UT researchers received a $2 million grant from the National Science Foundation on Sept. 1 to apply insights on how humans learn to create more efficient autonomous vehicles.
Principal investigator Junmin Wang said while autonomous robots like self-driving vehicles are helpful to society, their computational and energy efficiencies are low. He said they also aren’t able to easily adapt to and navigate complex environments as evidenced by the recent traffic jam caused by Cruise self-driving cars stopping at an intersection.
Co-researcher Mary Hayhoe said the team plans to use a driving simulator and track drivers’ eye movements to understand where people focus their attention while driving and how that changes over time. Then, the team will create software for autonomous robots inspired by these neurobiological insights.
Wang said when humans do routine tasks like driving and cooking, we develop contextualized memory as we learn to adapt to the environment over time. Applying this principle to autonomous vehicles will help them learn from experience and navigate roads in a more energy-efficient manner.
Hayhoe said selective perception is another key principle the team hopes to incorporate into their algorithms. Hayhoe said Light Detection and Ranging technology, which automated vehicles use to sense their surroundings, “continuously (gives) a depth map of everything, (which) is very different from human vision where we’re just attending to a little part of the visual field at any one moment.”
“If you think of biological systems, all animals (have) to get around and a lot of them use vision, and they do it really well,” Hayhoe said. “There’s clearly some aspects of biological vision that one could leverage.”
While autonomous vehicles take in all the information about their surroundings, Hayhoe said humans only focus on relevant pieces.

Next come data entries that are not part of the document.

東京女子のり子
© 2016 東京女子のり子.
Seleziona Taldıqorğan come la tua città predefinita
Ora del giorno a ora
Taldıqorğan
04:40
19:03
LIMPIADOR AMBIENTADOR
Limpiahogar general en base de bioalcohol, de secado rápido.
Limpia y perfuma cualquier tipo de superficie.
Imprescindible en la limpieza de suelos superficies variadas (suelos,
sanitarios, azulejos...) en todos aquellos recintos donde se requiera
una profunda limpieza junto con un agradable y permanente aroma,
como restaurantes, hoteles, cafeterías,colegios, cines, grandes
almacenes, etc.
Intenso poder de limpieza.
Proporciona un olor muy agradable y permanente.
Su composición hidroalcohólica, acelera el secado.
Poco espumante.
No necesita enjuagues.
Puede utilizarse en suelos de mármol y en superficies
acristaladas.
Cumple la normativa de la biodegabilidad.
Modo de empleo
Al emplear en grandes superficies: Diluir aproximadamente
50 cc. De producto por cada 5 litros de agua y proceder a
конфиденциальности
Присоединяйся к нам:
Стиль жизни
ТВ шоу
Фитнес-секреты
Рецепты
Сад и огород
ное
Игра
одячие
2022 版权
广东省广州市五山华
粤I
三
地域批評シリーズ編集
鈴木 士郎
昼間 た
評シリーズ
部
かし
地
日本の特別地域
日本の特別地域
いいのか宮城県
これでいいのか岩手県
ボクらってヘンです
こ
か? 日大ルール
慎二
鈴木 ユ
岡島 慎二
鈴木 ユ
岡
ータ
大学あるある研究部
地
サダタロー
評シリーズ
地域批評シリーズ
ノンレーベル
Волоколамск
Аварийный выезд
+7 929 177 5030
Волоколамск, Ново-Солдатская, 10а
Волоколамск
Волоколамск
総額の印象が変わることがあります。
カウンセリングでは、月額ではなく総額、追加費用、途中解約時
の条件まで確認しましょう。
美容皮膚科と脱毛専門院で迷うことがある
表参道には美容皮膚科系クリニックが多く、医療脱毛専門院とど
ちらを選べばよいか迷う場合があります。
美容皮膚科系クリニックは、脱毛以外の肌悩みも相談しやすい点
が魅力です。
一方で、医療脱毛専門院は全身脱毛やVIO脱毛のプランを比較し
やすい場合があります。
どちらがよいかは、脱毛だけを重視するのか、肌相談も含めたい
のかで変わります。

“In terms of information, you’re just updating a stored memory with little pieces of important information,” Hayhoe said. “Instead of trying to get everything about the world every few milliseconds, you remember what the world’s like and you just find the changes and update them.”
Wang said the research can also be applied to make robots more understandable to humans.
“If we can make (robots’ computation) in a way which is parallel or similar to how human brains work, then humans will better understand their behavior,” Wang said. “Therefore, robots can better collaborate with humans.”
Wang said he is especially excited about the multidisciplinary nature of the collaboration, as the team includes researchers from engineering, computer science, neuroscience and psychology backgrounds.
“I think this will enable us to (create) out-of-the-box and paradigm-shifting innovations to address some of the national challenges in robotic systems,” Wang said. “If you want to make those (autonomous) robots in the future as part of our society, we need to make humans and robots mutually understand each other in order to harmoniously work together.”